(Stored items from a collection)
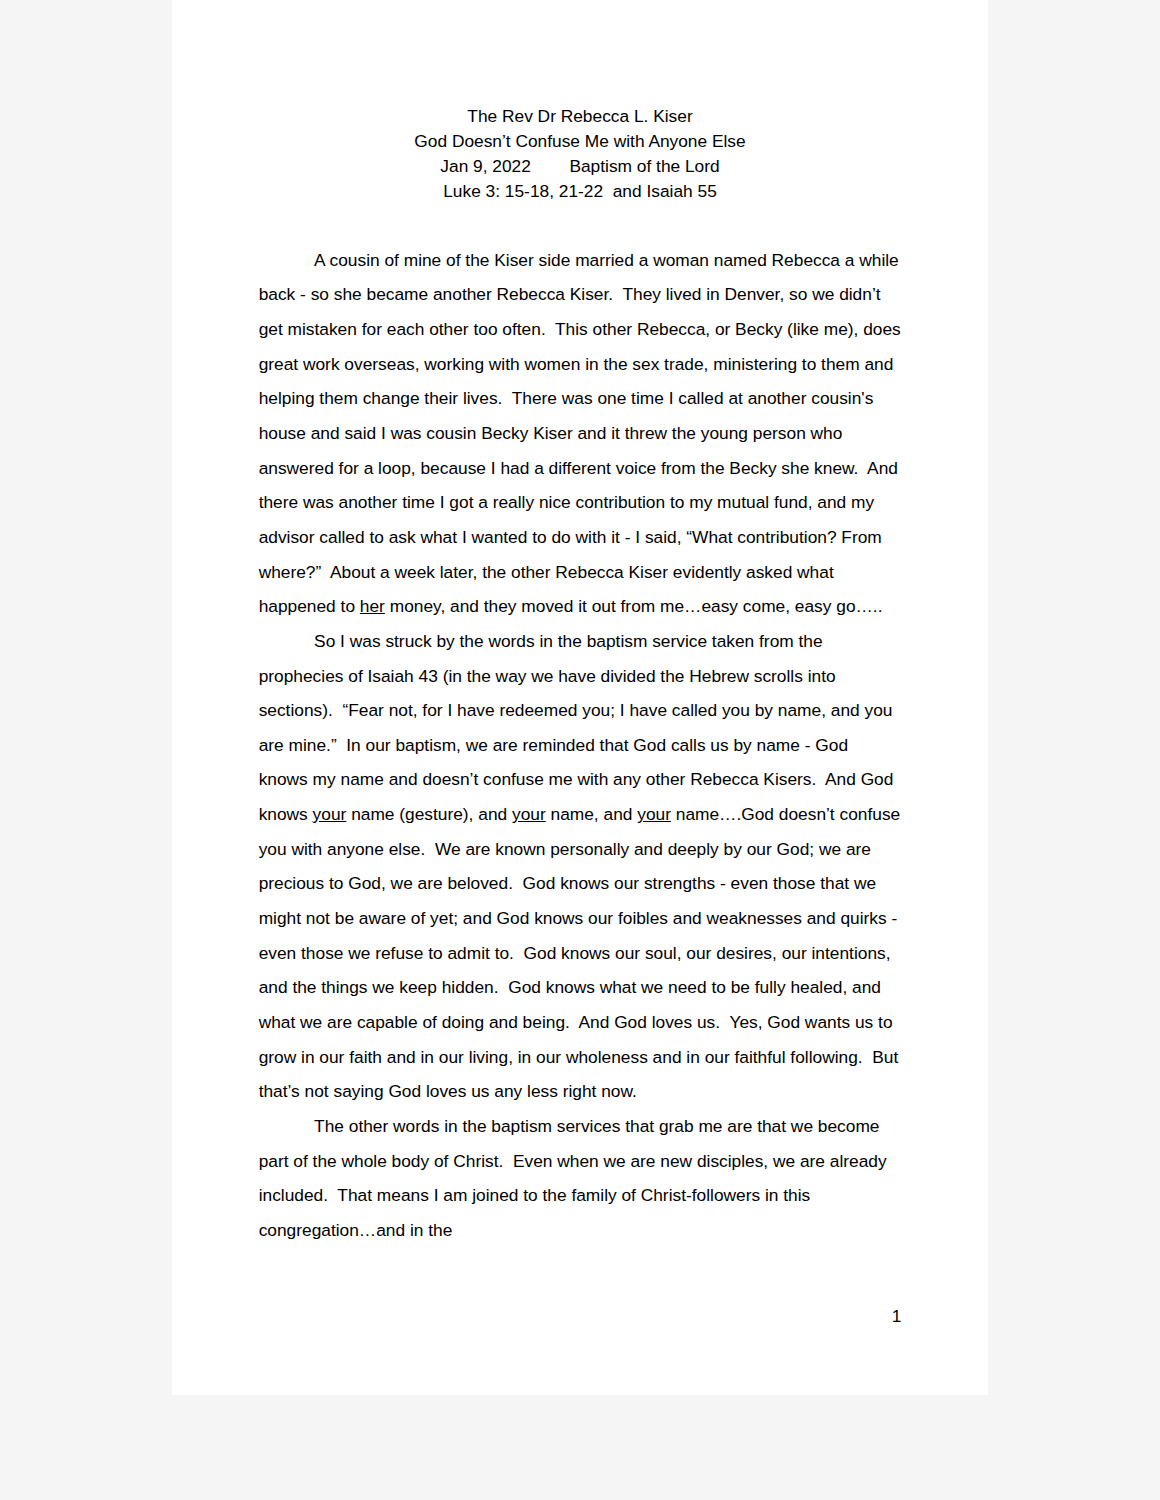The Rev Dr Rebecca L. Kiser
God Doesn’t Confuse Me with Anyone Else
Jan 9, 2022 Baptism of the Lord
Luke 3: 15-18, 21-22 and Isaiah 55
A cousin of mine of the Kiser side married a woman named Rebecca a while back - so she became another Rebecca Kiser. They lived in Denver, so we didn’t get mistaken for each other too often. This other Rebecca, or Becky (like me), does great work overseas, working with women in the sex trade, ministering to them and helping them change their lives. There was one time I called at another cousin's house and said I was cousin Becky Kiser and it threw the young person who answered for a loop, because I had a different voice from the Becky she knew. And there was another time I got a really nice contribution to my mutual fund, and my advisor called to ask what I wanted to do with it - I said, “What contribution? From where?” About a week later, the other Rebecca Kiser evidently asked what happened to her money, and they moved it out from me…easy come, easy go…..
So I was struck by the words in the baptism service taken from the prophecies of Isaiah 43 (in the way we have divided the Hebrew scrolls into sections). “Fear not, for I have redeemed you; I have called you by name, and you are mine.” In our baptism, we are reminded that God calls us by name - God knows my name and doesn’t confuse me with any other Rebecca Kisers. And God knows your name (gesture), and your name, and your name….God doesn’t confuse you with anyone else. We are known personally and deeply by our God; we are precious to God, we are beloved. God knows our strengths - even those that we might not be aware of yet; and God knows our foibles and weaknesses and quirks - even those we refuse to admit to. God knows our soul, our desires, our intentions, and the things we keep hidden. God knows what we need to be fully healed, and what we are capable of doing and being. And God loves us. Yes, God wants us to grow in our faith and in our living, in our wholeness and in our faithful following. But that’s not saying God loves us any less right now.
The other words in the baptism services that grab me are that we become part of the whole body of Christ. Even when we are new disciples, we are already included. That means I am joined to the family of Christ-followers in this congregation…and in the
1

=== Problem to work on ===
What is needed is an exact repetition of every entry, without the pictures.

=== Reply to the task ===
The Rev Dr Rebecca L. Kiser
God Doesn’t Confuse Me with Anyone Else
Jan 9, 2022 Baptism of the Lord
Luke 3: 15-18, 21-22 and Isaiah 55
A cousin of mine of the Kiser side married a woman named Rebecca a while back - so she became another Rebecca Kiser. They lived in Denver, so we didn’t get mistaken for each other too often. This other Rebecca, or Becky (like me), does great work overseas, working with women in the sex trade, ministering to them and helping them change their lives. There was one time I called at another cousin's house and said I was cousin Becky Kiser and it threw the young person who answered for a loop, because I had a different voice from the Becky she knew. And there was another time I got a really nice contribution to my mutual fund, and my advisor called to ask what I wanted to do with it - I said, “What contribution? From where?” About a week later, the other Rebecca Kiser evidently asked what happened to her money, and they moved it out from me…easy come, easy go…..
So I was struck by the words in the baptism service taken from the prophecies of Isaiah 43 (in the way we have divided the Hebrew scrolls into sections). “Fear not, for I have redeemed you; I have called you by name, and you are mine.” In our baptism, we are reminded that God calls us by name - God knows my name and doesn’t confuse me with any other Rebecca Kisers. And God knows your name (gesture), and your name, and your name….God doesn’t confuse you with anyone else. We are known personally and deeply by our God; we are precious to God, we are beloved. God knows our strengths - even those that we might not be aware of yet; and God knows our foibles and weaknesses and quirks - even those we refuse to admit to. God knows our soul, our desires, our intentions, and the things we keep hidden. God knows what we need to be fully healed, and what we are capable of doing and being. And God loves us. Yes, God wants us to grow in our faith and in our living, in our wholeness and in our faithful following. But that’s not saying God loves us any less right now.
The other words in the baptism services that grab me are that we become part of the whole body of Christ. Even when we are new disciples, we are already included. That means I am joined to the family of Christ-followers in this congregation…and in the
1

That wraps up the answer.